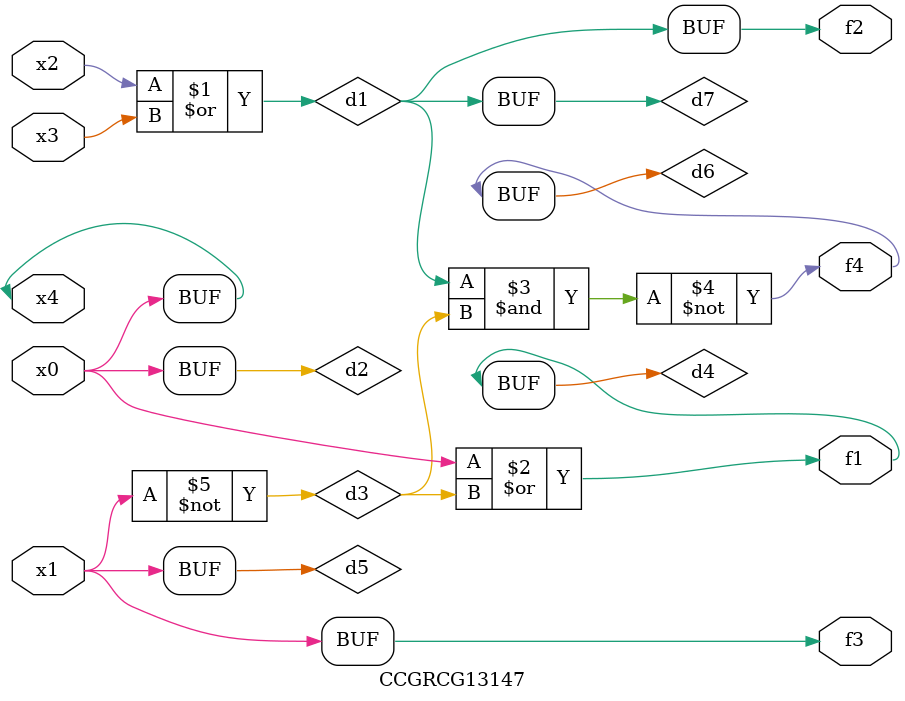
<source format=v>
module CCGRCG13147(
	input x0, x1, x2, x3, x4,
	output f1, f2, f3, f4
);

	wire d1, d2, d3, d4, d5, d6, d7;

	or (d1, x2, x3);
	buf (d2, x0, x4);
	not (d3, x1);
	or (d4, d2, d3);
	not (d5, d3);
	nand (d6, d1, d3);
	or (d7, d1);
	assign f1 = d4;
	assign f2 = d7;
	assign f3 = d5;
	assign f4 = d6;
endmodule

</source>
================
PROBLEM STATEMENT:
Write out the data above in full and exactly, but without the pictures.

FINISHED EXERCISE:
<source format=v>
module CCGRCG13147(
	input x0, x1, x2, x3, x4,
	output f1, f2, f3, f4
);

	wire d1, d2, d3, d4, d5, d6, d7;

	or (d1, x2, x3);
	buf (d2, x0, x4);
	not (d3, x1);
	or (d4, d2, d3);
	not (d5, d3);
	nand (d6, d1, d3);
	or (d7, d1);
	assign f1 = d4;
	assign f2 = d7;
	assign f3 = d5;
	assign f4 = d6;
endmodule

</source>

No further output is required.